Tuesday, 5 May 2015

Surely it's not that tricky?

Come on Doc. You've had at least 6 years of study to get to where you are. The nature of the two letters that come before your name engender an immediate level of respect that no other working stiff can generate. So why is it so bloody hard for you to treat a finger volar plate injury? I just explained this injury to an eight year old, and she got it. Surely it's not that tricky a concept? 

Spot the tiny bit of bone. 

For the purposes of keeping things simple for the late referrers out there and truth be told, you're not all doctors, I'll just talk about the middle joint of the finger today, the PIP. Think of the volar plate as a bridge across the palmar aspect of the PIP joint. If this bridge is hyperextended too far, either the bridge will snap, and / or a piece of bone connected to the bridge will be pulled off. If that piece of bone is less than 50% of the articular surface, not significantly displaced or overtly unstable, the finger can heal without surgery.  

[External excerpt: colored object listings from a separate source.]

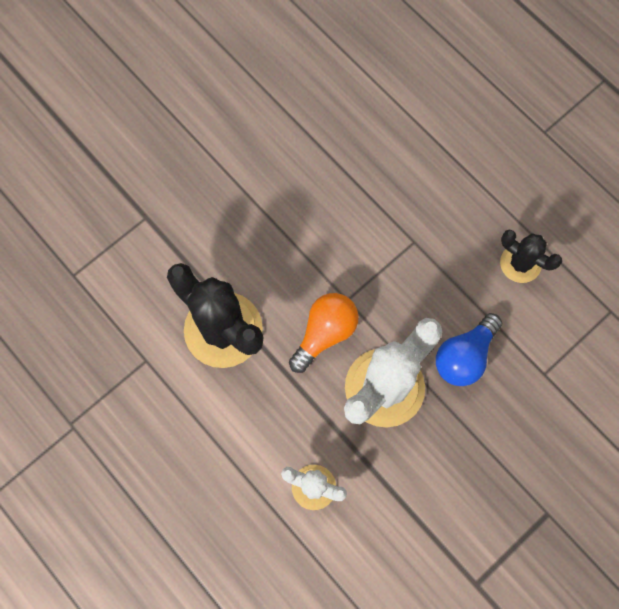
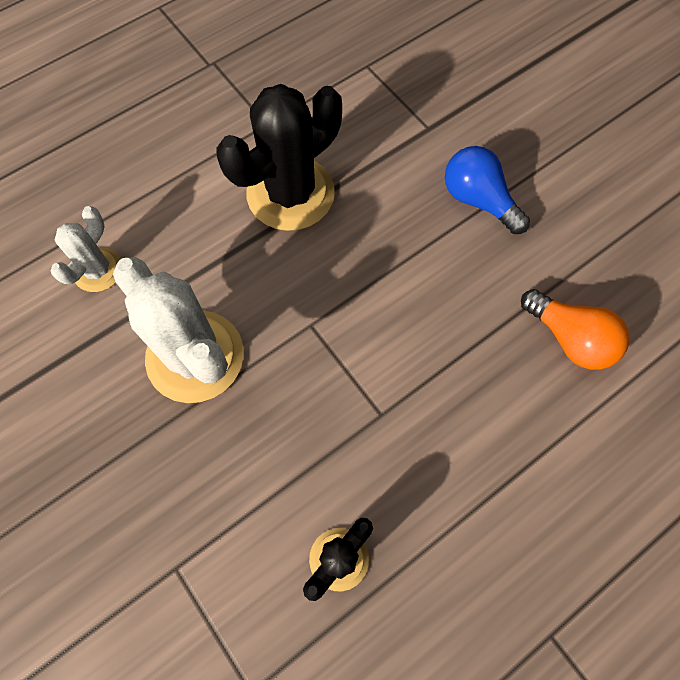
camera: 95 degrees right, 5 degrees down
orange light bulb [289,293,359,373] -> orange light bulb moved to [521,289,630,370]
blue light bulb [436,313,502,386] -> blue light bulb moved to [445,146,530,234]

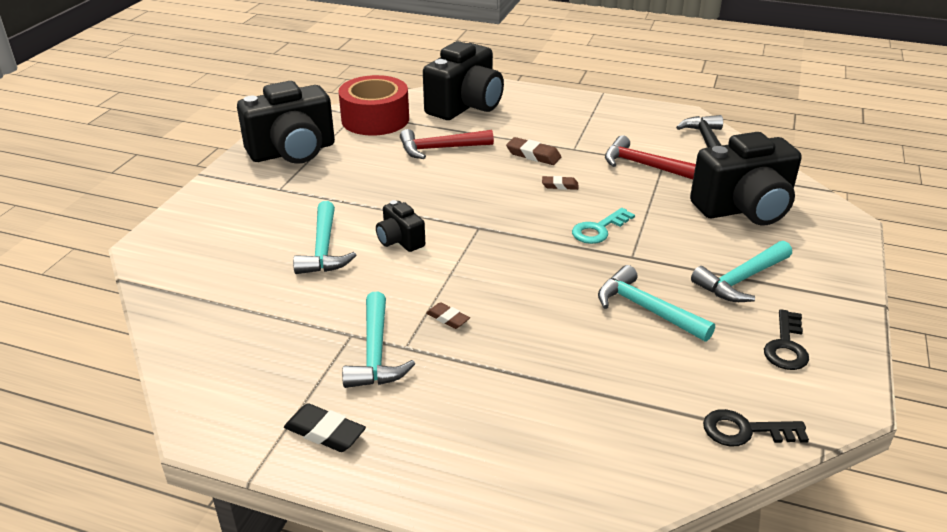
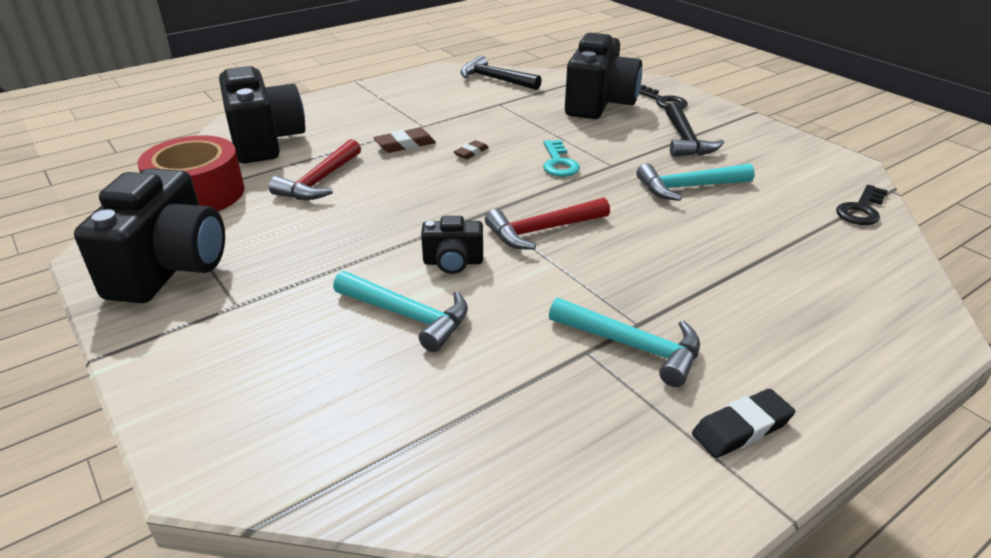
camera: 55 degrees left, 0 degrees up
brown eraser [426,302,470,329] -> none
red hammer [605,135,696,179] -> red hammer moved to [485,197,610,250]
turquoise hammer [691,241,792,302] -> black hammer [665,102,725,157]
black key [764,309,809,370] -> black key moved to [639,85,688,109]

Broken bridge means bits are missing...
From here, there are only two things you need to know, so stick with me. When you splint the patient's finger in extension, the ends of the broken bridge are too far apart to join up. Do I need to say that again? I will. When you splint the patient's finger in extension, the ends of the broken bridge are too far apart to join up. 

I drew this. Brilliant right?

Point number two. If you tell the patient not to bend the finger, the finger will get stiff very quickly making my job even more difficult when you eventually decide to refer him or her on after 7 weeks of ineffectual management. Bending the finger will not stress the repairing ligament. Straightening it too far will. 

One option. But understanding the concept is everything.
If you are still with me, you should be able to understand what to do next. Right. Splint the finger in a bent position. This will approximate the ends of the bridge, allowing the natural healing process to join them up. Encourage the patient to bend the finger as tolerated as long as there is no instability. Again depending on the patient and the circumstances, next week, straighten the splint a little. 

My treatment protocol varies significantly according to the patient. Some are in a splint for 4 weeks, some more, some just 2 and then buddy taped. Some never get splinted at all. They're an easy injury to treat properly, but can quickly go pear-shaped if basic principles are ignored. What you, dear late referrer need to comprehend, is that none of my patients are ever splinted straight because although my wife tells me I need the money, fixing your mistakes is not work I enjoy.